About five years later my Uncle Bert, Aunt Gretta’s third (or fourth) husband, fell ill. Ringo had come by for a visit and, as he wasn’t in constant touch, what with a job and a family, I thought he might not know, so I told him. He just gave me an odd look and said, “I know.”
“Did Mom call you?” I asked.
It was a few minutes before he answered, then he said, “No. She didn’t need to call. I always know.”
It took me a moment to come up with an explanation as to how he could ‘always’ know, then I asked, “Do you always know when someone is going to get sick?”
He said, “No. But I always know when they’re going to die, and Uncle Bert isn’t going to make it.”
I felt shivers run up my spine. “Do you mean you always know when people are going to die?”
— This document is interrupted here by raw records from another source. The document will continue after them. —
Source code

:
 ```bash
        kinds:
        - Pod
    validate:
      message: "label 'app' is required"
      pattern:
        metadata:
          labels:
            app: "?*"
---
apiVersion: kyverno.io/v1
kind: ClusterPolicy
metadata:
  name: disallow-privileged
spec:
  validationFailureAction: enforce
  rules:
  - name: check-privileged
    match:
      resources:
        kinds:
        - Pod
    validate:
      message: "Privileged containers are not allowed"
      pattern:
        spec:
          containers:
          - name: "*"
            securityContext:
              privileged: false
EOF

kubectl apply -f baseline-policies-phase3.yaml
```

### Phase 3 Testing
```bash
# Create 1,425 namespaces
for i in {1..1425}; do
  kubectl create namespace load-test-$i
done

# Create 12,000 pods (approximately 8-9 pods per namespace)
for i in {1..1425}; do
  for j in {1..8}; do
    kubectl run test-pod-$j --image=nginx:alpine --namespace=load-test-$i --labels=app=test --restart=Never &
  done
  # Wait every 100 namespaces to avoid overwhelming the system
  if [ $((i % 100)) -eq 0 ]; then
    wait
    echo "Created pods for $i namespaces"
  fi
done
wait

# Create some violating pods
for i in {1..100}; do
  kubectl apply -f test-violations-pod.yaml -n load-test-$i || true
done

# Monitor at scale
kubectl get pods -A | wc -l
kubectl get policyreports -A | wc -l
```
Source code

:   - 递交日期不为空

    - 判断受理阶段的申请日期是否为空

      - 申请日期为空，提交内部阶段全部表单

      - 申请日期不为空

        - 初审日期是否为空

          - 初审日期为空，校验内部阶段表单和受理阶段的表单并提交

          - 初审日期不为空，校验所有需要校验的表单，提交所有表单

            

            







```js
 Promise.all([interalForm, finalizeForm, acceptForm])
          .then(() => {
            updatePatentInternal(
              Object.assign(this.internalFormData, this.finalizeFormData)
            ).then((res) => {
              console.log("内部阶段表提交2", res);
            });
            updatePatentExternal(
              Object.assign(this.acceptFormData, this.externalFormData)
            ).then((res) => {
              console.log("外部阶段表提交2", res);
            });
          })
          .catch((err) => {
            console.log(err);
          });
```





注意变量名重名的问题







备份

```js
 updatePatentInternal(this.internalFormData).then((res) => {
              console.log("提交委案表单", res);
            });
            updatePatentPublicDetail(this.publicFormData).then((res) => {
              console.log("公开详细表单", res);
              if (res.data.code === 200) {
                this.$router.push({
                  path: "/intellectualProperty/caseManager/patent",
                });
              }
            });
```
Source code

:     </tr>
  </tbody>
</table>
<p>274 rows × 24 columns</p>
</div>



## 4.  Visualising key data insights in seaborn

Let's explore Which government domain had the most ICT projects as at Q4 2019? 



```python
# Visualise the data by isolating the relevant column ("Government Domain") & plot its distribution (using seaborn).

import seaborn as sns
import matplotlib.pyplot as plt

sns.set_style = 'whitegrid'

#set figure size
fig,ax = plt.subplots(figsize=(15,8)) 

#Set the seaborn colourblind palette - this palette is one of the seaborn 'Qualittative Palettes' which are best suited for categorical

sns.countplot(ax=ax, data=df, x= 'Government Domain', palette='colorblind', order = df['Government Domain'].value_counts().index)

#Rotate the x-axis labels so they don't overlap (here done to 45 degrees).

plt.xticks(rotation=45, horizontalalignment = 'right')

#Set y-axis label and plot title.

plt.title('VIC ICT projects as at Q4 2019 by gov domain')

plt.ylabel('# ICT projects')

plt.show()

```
He gave me a haunted look and replied, “Only when it’s someone I know.” When I didn’t say anything, he continued, “I’ll wake up in the middle of the night, thinking I’ve heard a dog howling, but there’s no sound when I wake up. About a week or two after the howling, I just know who’s going to die.”
“Christ”, I said, “How long has this been going on.”
“About six years, I guess. I’m not absolutely sure, because it took me a couple of ‘incidents’ before I tied it all together. First there’d be the dream with the dog, then, a week or so later, I’d start thinking about this one person a lot and worrying about them, and then,” his voice got softer, “then they’d die.”
I had to ask, “Are you ever wrong.” He gave me a twisted smile, “I’d like to be, but, I’m not.”
Ringo had had no children of his own (though he had helped his ex-wife raise six step-children) until he was in his late forties. He had remarried and he and his wife had decided to try to have a child. He was ecstatic when he found out he was going to be a dad, but, when he called to tell me, he said, “I won’t live to see him start school.” And, he didn’t. Within a year he had begun to show symptoms of a respiratory disease, and he died when his son, Beau, was four.
He and I talked on the telephone fairly often the last year of his life, but I never asked him if he had heard the dog. Maybe I’m a coward, but, I didn’t want to know when.